From the insurance company's perspective, though, they want you to think it did.

If the crash happened near Mount Pleasant during harvest season, they may use the grain truck, rural-road conditions, your prior military records, and any memory gaps against you. If you mentioned "I'm okay," guessed about speed, or mixed up details because of a head injury, they will treat that as your final version. If you went through the VA instead of a private hospital, they may act like your injuries are unrelated, minor, or impossible to document. They also like broad medical releases because they can dig for old records and blame everything on prior service-connected conditions.

Reality: a lot of injured people do exactly that after a wreck, especially veterans juggling two systems that do not talk well to each other.

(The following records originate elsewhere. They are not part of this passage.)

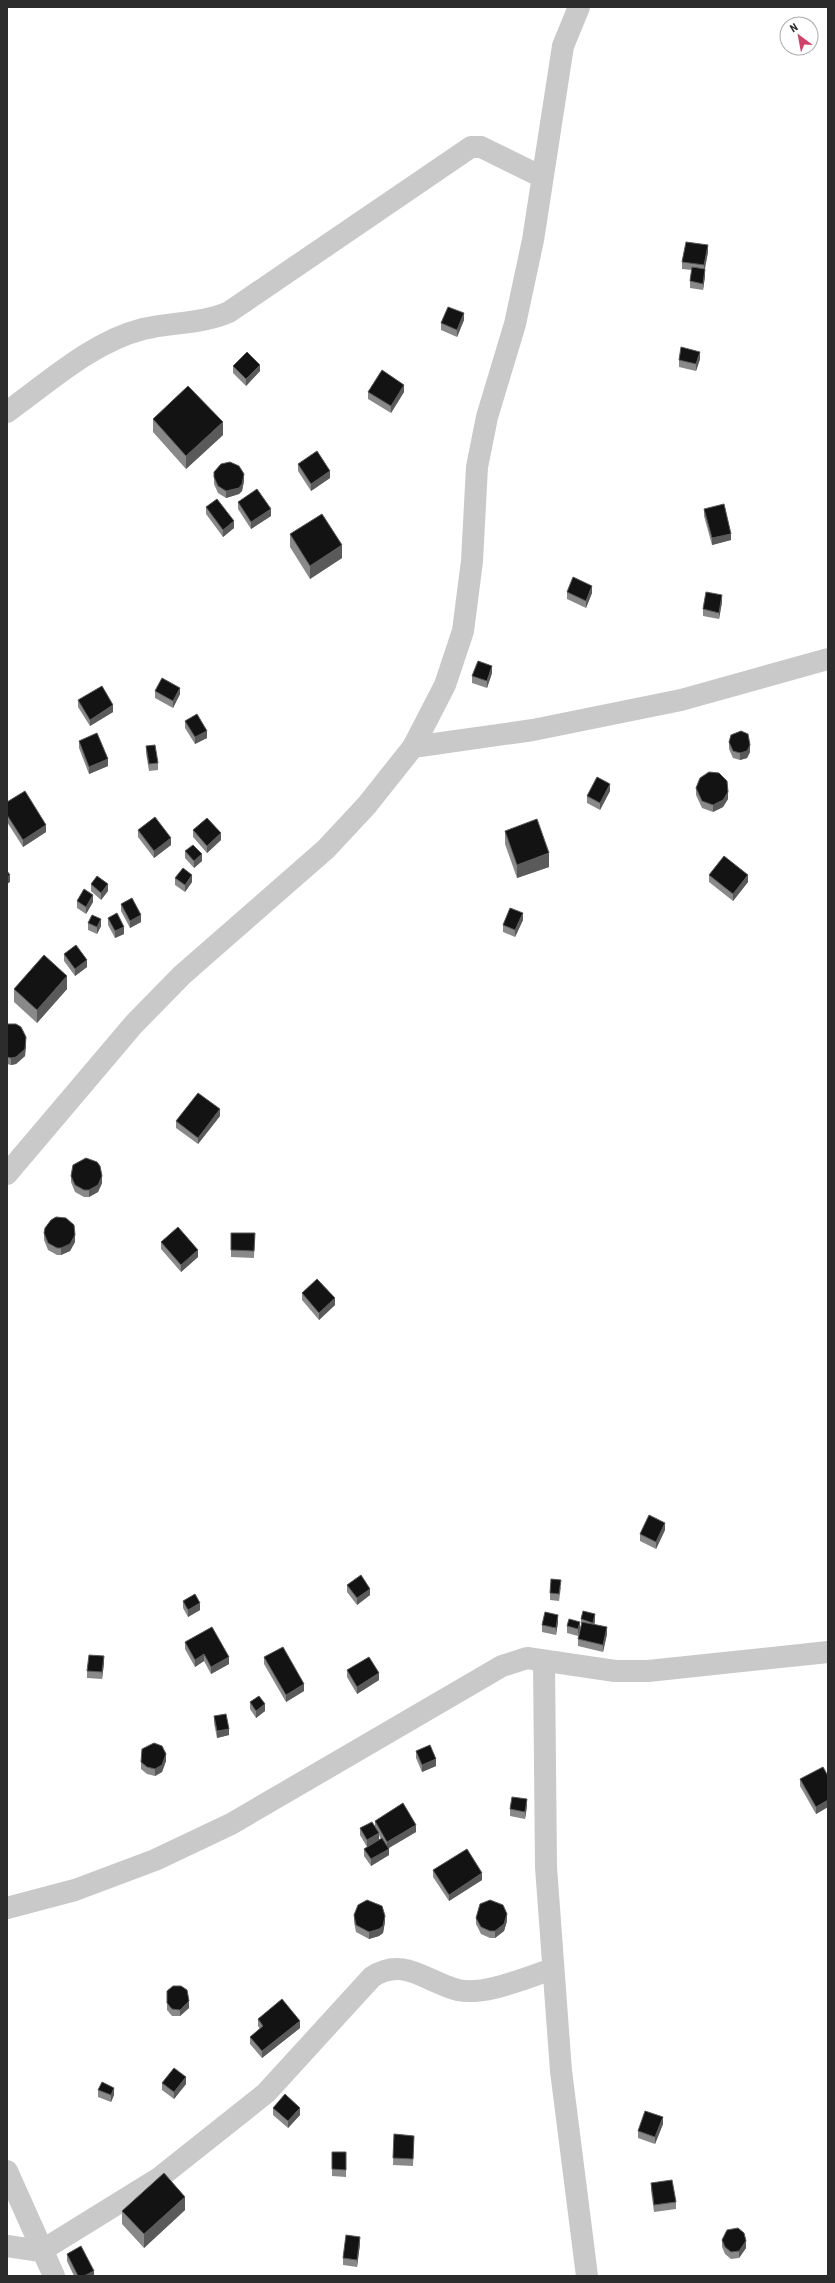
<svg xmlns="http://www.w3.org/2000/svg" width="835" height="2283" font-family="'Roboto Condensed',sans-serif">
<style>
.lines{fill:none;stroke-linecap:round;stroke-linejoin:round}
.minor{stroke:#c9c9c9;stroke-width:22}
.wall{fill:#898989;fill-rule:evenodd}
.shaded-wall{fill:#5a5a5a}
.building{fill:#131313;stroke:#5a5a5a}
</style>
<rect width="100%" height="100%" fill="#fff"/>
<g class="lines">
<!-- minor -->
<g class="minor">
<path d="M7,412C49,382 92,342 143,329C172,322 202,324 229,312L471,147H481L542,177"/>
<polyline points="413,747 533,730 681,700 828,659"/>
<polyline points="7,1174 134,1024 182,975 326,849 367,805 413,747 445,685 463,631 472,561 477,467 487,417 515,324 533,240 563,46 579,7"/>
<polyline points="544,1661 546,1867 561,2071 587,2276"/>
<polyline points="7,1908 75,1890 155,1860 231,1824 502,1666 527,1658 615,1671 648,1671 828,1652"/>
<polyline points="7,2171 54,2276"/>
<path d="M7,2246L41,2251L159,2178L266,2093L372,1977C404,1956 426,1982 458,1990C485,1996 527,1977 553,1969"/>
</g>
</g>
<!-- wall -->
<g class="wall">
<polygon points="708,252 705,269 705,276 703,290 690,288 690,281 692,270 682,269 682,262"/>
<polygon points="464,320 457,337 441,330 441,323"/>
<polygon points="700,359 696,371 679,367 679,360"/>
<polygon points="233,366 260,371 246,386 233,373"/>
<polygon points="368,392 404,392 391,413 368,399"/>
<polygon points="153,419 223,435 186,469 153,432"/>
<polygon points="298,464 330,478 311,491 298,471"/>
<polygon points="214,477 244,481 242,491 239,494 226,498 218,493 214,484"/>
<polygon points="238,502 271,516 251,529 238,509"/>
<polygon points="206,507 234,528 223,537 206,514"/>
<polygon points="704,509 731,540 712,545 704,516"/>
<polygon points="290,534 342,558 310,579 290,547"/>
<polygon points="567,592 592,593 586,608 567,599"/>
<polygon points="722,602 719,619 703,616 703,609"/>
<polygon points="492,673 487,688 472,683 472,676"/>
<polygon points="155,691 180,694 173,708 155,698"/>
<polygon points="78,700 113,712 90,726 78,707"/>
<polygon points="185,721 207,738 195,744 185,728"/>
<polygon points="79,741 108,766 89,774 79,748"/>
<polygon points="729,742 750,752 747,758 740,760 733,758 729,749"/>
<polygon points="146,746 158,763 158,770 149,771 146,753"/>
<polygon points="696,788 728,799 723,807 713,812 702,808 696,795"/>
<polygon points="610,791 600,810 587,803 587,796"/>
<polygon points="7,802 46,832 23,847 7,822"/>
<polygon points="138,830 171,845 154,858 138,837"/>
<polygon points="193,830 221,840 207,853 193,837"/>
<polygon points="505,831 549,867 517,878 505,844"/>
<polygon points="185,851 202,861 194,868 185,858"/>
<polygon points="709,875 748,882 733,901 709,882"/>
<polygon points="175,878 192,882 185,892 175,885"/>
<polygon points="91,884 108,891 101,900 91,891"/>
<polygon points="77,901 93,902 86,914 77,908"/>
<polygon points="121,904 141,922 130,928 121,911"/>
<polygon points="108,918 124,934 115,938 108,925"/>
<polygon points="523,920 515,937 503,932 503,925"/>
<polygon points="88,923 101,926 97,934 88,930"/>
<polygon points="64,954 87,967 75,976 64,961"/>
<polygon points="14,989 67,989 37,1023 14,1002"/>
<polygon points="7,1024 26,1044 25,1056 16,1064 11,1065 7,1064"/>
<polygon points="220,1116 198,1144 176,1128 176,1121"/>
<polygon points="71,1176 102,1183 98,1192 89,1197 84,1197 75,1192 71,1182"/>
<polygon points="44,1233 75,1242 70,1251 61,1255 57,1255 48,1250 44,1240"/>
<polygon points="231,1233 255,1233 254,1258 231,1257"/>
<polygon points="161,1242 198,1257 181,1272 161,1249"/>
<polygon points="302,1293 335,1305 319,1320 302,1300"/>
<polygon points="665,1530 656,1549 640,1541 640,1534"/>
<polygon points="347,1585 370,1595 357,1605 347,1592"/>
<polygon points="561,1587 559,1601 550,1600 550,1593"/>
<polygon points="183,1601 200,1610 188,1617 183,1608"/>
<polygon points="581,1619 595,1621 594,1625 607,1634 603,1652 578,1646 578,1639 581,1626"/>
<polygon points="558,1622 556,1635 542,1632 542,1625"/>
<polygon points="567,1626 580,1629 578,1636 567,1633"/>
<polygon points="185,1642 229,1664 211,1674 204,1661 195,1667 185,1649"/>
<polygon points="264,1657 304,1691 286,1702 264,1664"/>
<polygon points="104,1663 102,1679 87,1678 87,1671"/>
<polygon points="347,1670 379,1680 357,1694 347,1677"/>
<polygon points="250,1702 265,1711 256,1718 250,1709"/>
<polygon points="214,1716 229,1735 217,1738 214,1723"/>
<polygon points="416,1751 436,1766 422,1772 416,1758"/>
<polygon points="166,1761 162,1772 155,1776 147,1774 141,1769 141,1762"/>
<polygon points="828,1776 828,1807 816,1814 800,1786 800,1779"/>
<polygon points="527,1806 525,1819 510,1816 510,1809"/>
<path d="M375,1821L416,1832L389,1848V1855L371,1866L364,1856V1849L367,1847L360,1835V1828L375,1826ZM379,1835L381,1839L379,1840Z"/>
<polygon points="433,1870 482,1880 449,1901 433,1877"/>
<polygon points="354,1915 385,1922 383,1933 379,1936 369,1939 356,1932 354,1922"/>
<polygon points="476,1918 507,1921 504,1931 495,1938 490,1938 481,1934 476,1924"/>
<polygon points="167,1991 189,2008 180,2016 172,2016 167,2010"/>
<polygon points="258,2019 300,2028 262,2058 250,2044 250,2037 260,2029 258,2026"/>
<polygon points="162,2083 186,2084 174,2099 162,2090"/>
<polygon points="98,2090 114,2095 111,2102 98,2097"/>
<polygon points="273,2108 300,2115 288,2128 273,2115"/>
<polygon points="663,2124 655,2144 638,2138 638,2131"/>
<polygon points="394,2134 414,2136 413,2166 393,2165"/>
<polygon points="332,2152 346,2152 346,2177 332,2176"/>
<polygon points="651,2183 676,2202 676,2209 654,2212 651,2190"/>
<polygon points="185,2210 144,2248 122,2224 122,2211"/>
<polygon points="722,2240 746,2248 739,2258 731,2259 725,2254 722,2247"/>
<polygon points="360,2244 357,2267 343,2265 343,2258"/>
<polygon points="67,2254 94,2276 74,2276 67,2261"/>
</g>
<!-- shaded-wall -->
<g class="shaded-wall">
<polygon points="708,245 708,252 704,272 704,265"/>
<polygon points="705,269 705,276 703,290 703,284"/>
<polygon points="464,313 464,320 457,337 457,330"/>
<polygon points="700,352 700,359 696,371 696,364"/>
<polygon points="260,365 260,371 246,386 246,379"/>
<polygon points="404,385 404,392 391,413 391,406"/>
<polygon points="223,422 223,435 186,469 186,456"/>
<polygon points="330,471 330,478 311,491 311,484"/>
<polygon points="244,474 244,481 242,491 239,494 226,498 226,491"/>
<polygon points="271,509 271,516 251,529 251,522"/>
<polygon points="234,521 234,528 223,537 223,530"/>
<polygon points="731,534 731,540 712,545 712,538"/>
<polygon points="342,545 342,558 310,579 310,566"/>
<polygon points="592,586 592,593 586,608 586,601"/>
<polygon points="722,595 722,602 719,619 719,613"/>
<polygon points="492,666 492,673 487,688 487,681"/>
<polygon points="180,688 180,694 173,708 173,701"/>
<polygon points="113,705 113,712 90,726 90,720"/>
<polygon points="207,731 207,738 195,744 195,737"/>
<polygon points="750,745 750,752 747,758 740,760 740,753"/>
<polygon points="108,759 108,766 89,774 89,767"/>
<polygon points="610,784 610,791 600,810 600,803"/>
<polygon points="728,792 728,799 723,807 713,812 713,805"/>
<polygon points="46,825 46,832 23,847 23,840"/>
<polygon points="221,833 221,840 207,853 207,846"/>
<polygon points="171,838 171,845 154,858 154,851"/>
<polygon points="549,853 549,867 517,878 517,865"/>
<polygon points="202,854 202,861 194,868 194,861"/>
<polygon points="10,875 10,882 7,884 7,877"/>
<polygon points="192,875 192,882 185,892 185,885"/>
<polygon points="748,875 748,882 733,901 733,894"/>
<polygon points="108,884 108,891 101,900 101,893"/>
<polygon points="93,895 93,902 86,914 86,907"/>
<polygon points="523,913 523,920 515,937 515,930"/>
<polygon points="141,915 141,922 130,928 130,921"/>
<polygon points="101,919 101,926 97,934 97,927"/>
<polygon points="124,927 124,934 115,938 115,931"/>
<polygon points="87,960 87,967 75,976 75,969"/>
<polygon points="67,976 67,989 37,1023 37,1010"/>
<polygon points="26,1037 26,1044 25,1056 16,1064 11,1065 11,1058"/>
<polygon points="220,1109 220,1116 198,1144 198,1138"/>
<polygon points="102,1176 102,1183 98,1192 89,1197 89,1190"/>
<polygon points="75,1235 75,1242 70,1251 61,1255 61,1248"/>
<polygon points="198,1250 198,1257 181,1272 181,1265"/>
<polygon points="335,1298 335,1305 319,1320 319,1313"/>
<polygon points="665,1523 665,1530 656,1549 656,1542"/>
<polygon points="370,1589 370,1595 357,1605 357,1598"/>
<polygon points="200,1603 200,1610 188,1617 188,1610"/>
<polygon points="595,1614 595,1621 593,1630 593,1623"/>
<polygon points="558,1615 558,1622 556,1635 556,1628"/>
<polygon points="580,1622 580,1629 578,1636 578,1629"/>
<polygon points="607,1627 607,1634 603,1652 603,1645"/>
<polygon points="204,1654 204,1661 195,1667 195,1660"/>
<polygon points="104,1656 104,1663 102,1679 102,1672"/>
<polygon points="229,1657 229,1664 211,1674 211,1667"/>
<polygon points="379,1673 379,1680 357,1694 357,1687"/>
<polygon points="304,1684 304,1691 286,1702 286,1695"/>
<polygon points="265,1704 265,1711 256,1718 256,1711"/>
<polygon points="229,1729 229,1735 217,1738 217,1731"/>
<polygon points="166,1754 166,1761 162,1772 155,1776 155,1769"/>
<polygon points="436,1759 436,1766 422,1772 422,1765"/>
<polygon points="527,1799 527,1806 525,1819 525,1812"/>
<polygon points="828,1800 828,1807 816,1814 816,1807"/>
<polygon points="416,1825 416,1832 387,1849 387,1842"/>
<polygon points="379,1833 379,1840 367,1847 367,1840"/>
<polygon points="389,1849 389,1855 371,1866 371,1859"/>
<polygon points="482,1873 482,1880 449,1901 449,1895"/>
<polygon points="507,1914 507,1921 504,1931 495,1938 495,1931"/>
<polygon points="385,1916 385,1922 383,1933 379,1936 369,1939 369,1932"/>
<polygon points="189,2001 189,2008 180,2016 180,2010"/>
<polygon points="300,2021 300,2028 262,2058 262,2051"/>
<polygon points="186,2077 186,2084 174,2099 174,2092"/>
<polygon points="114,2088 114,2095 111,2102 111,2095"/>
<polygon points="300,2108 300,2115 288,2128 288,2121"/>
<polygon points="663,2117 663,2124 655,2144 655,2137"/>
<polygon points="185,2197 185,2210 144,2248 144,2234"/>
<polygon points="360,2237 360,2244 357,2267 357,2260"/>
<polygon points="746,2241 746,2248 739,2258 739,2251"/>
<polygon points="94,2271 94,2276 84,2276"/>
</g>
<!-- building -->
<g class="building">
<polygon points="686,242 708,245 704,265 682,262"/>
<polygon points="692,267 705,269 703,284 690,281"/>
<polygon points="448,307 464,313 457,330 441,323"/>
<polygon points="681,347 700,352 696,364 679,360"/>
<polygon points="247,352 260,365 246,379 233,366"/>
<polygon points="382,370 404,385 391,406 368,392"/>
<polygon points="188,386 223,422 186,456 153,419"/>
<polygon points="317,451 330,471 311,484 298,464"/>
<polygon points="230,462 239,466 244,474 242,484 239,488 226,491 218,486 214,477 214,472 221,464"/>
<polygon points="257,489 271,509 251,522 238,502"/>
<polygon points="217,499 234,521 223,530 206,507"/>
<polygon points="724,504 731,534 712,538 704,509"/>
<polygon points="322,514 342,545 310,566 290,534"/>
<polygon points="573,577 592,586 586,601 567,592"/>
<polygon points="706,592 722,595 719,613 703,609"/>
<polygon points="478,661 492,666 487,681 472,676"/>
<polygon points="162,678 180,688 173,701 155,691"/>
<polygon points="102,686 113,705 90,720 78,700"/>
<polygon points="197,714 207,731 195,737 185,721"/>
<polygon points="741,731 748,734 750,745 747,751 740,753 733,751 729,742 731,735"/>
<polygon points="97,733 108,759 89,767 79,741"/>
<polygon points="155,745 158,763 149,764 146,746"/>
<polygon points="709,772 719,773 727,781 728,792 723,800 713,805 702,801 696,788 700,778"/>
<polygon points="597,777 610,784 600,803 587,796"/>
<polygon points="25,791 46,825 23,840 7,815 7,802"/>
<polygon points="155,817 171,838 154,851 138,830"/>
<polygon points="207,818 221,833 207,846 193,830"/>
<polygon points="537,819 549,853 517,865 505,831"/>
<polygon points="193,845 202,854 194,861 185,851"/>
<polygon points="724,856 748,875 733,894 709,875"/>
<polygon points="183,868 192,875 185,885 175,878"/>
<polygon points="7,871 10,875 7,877"/>
<polygon points="97,876 108,884 101,893 91,884"/>
<polygon points="84,889 93,895 86,907 77,901"/>
<polygon points="132,898 141,915 130,921 121,904"/>
<polygon points="510,908 523,913 515,930 503,925"/>
<polygon points="117,913 124,927 115,931 108,918"/>
<polygon points="92,915 101,919 97,927 88,923"/>
<polygon points="76,945 87,960 75,969 64,954"/>
<polygon points="44,955 67,976 37,1010 14,989"/>
<polygon points="7,1024 16,1024 21,1027 26,1037 25,1049 16,1057 11,1058 7,1057"/>
<polygon points="198,1093 220,1109 198,1138 176,1121"/>
<polygon points="86,1158 97,1162 100,1166 102,1176 98,1185 89,1190 84,1190 75,1185 71,1176 73,1165"/>
<polygon points="56,1217 66,1218 74,1225 75,1235 70,1244 61,1248 57,1248 48,1243 44,1233 45,1228 51,1220"/>
<polygon points="178,1227 198,1250 181,1265 161,1242"/>
<polygon points="231,1233 255,1233 254,1251 231,1250"/>
<polygon points="317,1279 335,1298 319,1313 302,1293"/>
<polygon points="649,1515 665,1523 656,1542 640,1534"/>
<polygon points="361,1575 370,1589 357,1598 347,1585"/>
<polygon points="551,1579 561,1580 559,1594 550,1593"/>
<polygon points="195,1594 200,1603 188,1610 183,1601"/>
<polygon points="583,1611 595,1614 593,1623 581,1619"/>
<polygon points="545,1612 558,1615 556,1628 542,1625"/>
<polygon points="569,1619 580,1622 578,1629 567,1626"/>
<polygon points="582,1622 607,1627 603,1645 578,1639"/>
<polygon points="212,1627 229,1657 211,1667 204,1654 195,1660 185,1642"/>
<polygon points="283,1647 304,1684 286,1695 264,1657"/>
<polygon points="89,1655 104,1656 102,1672 87,1671"/>
<polygon points="369,1657 379,1673 357,1687 347,1670"/>
<polygon points="259,1696 265,1704 256,1711 250,1702"/>
<polygon points="226,1714 229,1729 217,1731 214,1716"/>
<polygon points="154,1743 162,1746 166,1754 162,1765 155,1769 147,1767 141,1762 142,1749"/>
<polygon points="430,1745 436,1759 422,1765 416,1751"/>
<polygon points="823,1767 828,1776 828,1800 816,1807 800,1779"/>
<polygon points="512,1797 527,1799 525,1812 510,1809"/>
<polygon points="403,1803 416,1825 387,1842 375,1821"/>
<polygon points="372,1822 379,1833 367,1840 360,1828"/>
<polygon points="382,1838 389,1849 371,1859 364,1849"/>
<polygon points="467,1849 482,1873 449,1895 433,1870"/>
<polygon points="367,1900 382,1906 385,1916 383,1926 379,1929 369,1932 356,1925 354,1915 358,1905"/>
<polygon points="490,1900 503,1905 507,1914 504,1924 495,1931 490,1931 481,1927 476,1918 480,1904"/>
<polygon points="173,1986 181,1986 187,1990 189,2001 180,2010 172,2009 167,2003 167,1991"/>
<polygon points="282,1999 300,2021 262,2051 250,2037 263,2026 258,2019"/>
<polygon points="174,2068 186,2077 174,2092 162,2083"/>
<polygon points="102,2082 114,2088 111,2095 98,2090"/>
<polygon points="285,2094 300,2108 288,2121 273,2108"/>
<polygon points="645,2111 663,2117 655,2137 638,2131"/>
<polygon points="394,2134 414,2136 413,2159 393,2158"/>
<polygon points="332,2152 346,2152 346,2170 332,2169"/>
<polygon points="164,2173 185,2197 144,2234 122,2211"/>
<polygon points="672,2180 676,2202 654,2205 651,2183"/>
<polygon points="738,2228 744,2233 746,2241 739,2251 731,2252 725,2247 722,2240 727,2230"/>
<polygon points="346,2235 360,2237 357,2260 343,2258"/>
<polygon points="81,2246 94,2271 84,2276 78,2276 67,2254"/>
</g>
<!-- border -->
<rect width="835" height="2283" fill="none" stroke="#2c2c2c" stroke-width="16"/>
<!-- north arrow -->
<g transform="translate(799 36) rotate(328)"><circle r="19" fill="#ffffff" stroke="#ababab"/>
<path d="M0-3L7 15L0 10L-7 15Z" fill="#cf436b"/>
<text y="-6" font-size="11" font-weight="bold" text-anchor="middle" fill="#2c2c2c">N</text>
</g>
</svg>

In South Carolina, the key is what gets fixed next:

  • Get all crash records, including the officer's report and any 911/CAD records.
  • Lock down your treatment timeline, including VA records, outside imaging, and any transfer to MUSC in Charleston if that happened.
  • If you have memory issues, ask providers to document cognitive symptoms clearly and early.
  • Do not sign new blanket authorizations without reading them closely.

A recorded statement is evidence, not the whole case. It can be clarified with medical records, witness statements, photos, truck-company records, and your later documented symptoms.

Also watch the clock. South Carolina's general deadline for an injury lawsuit is 3 years from the date of the crash. If the grain truck was tied to a government entity, notice rules can get trickier fast.

VA benefits and a civilian injury claim can exist at the same time. The trap is letting the insurer pretend one cancels the other.

by Tammy Burriss on 2026-03-23

Nothing on this page should be taken as legal advice — it's general information that may not apply to your specific case. If you've been hurt, a lawyer can tell you where you actually stand.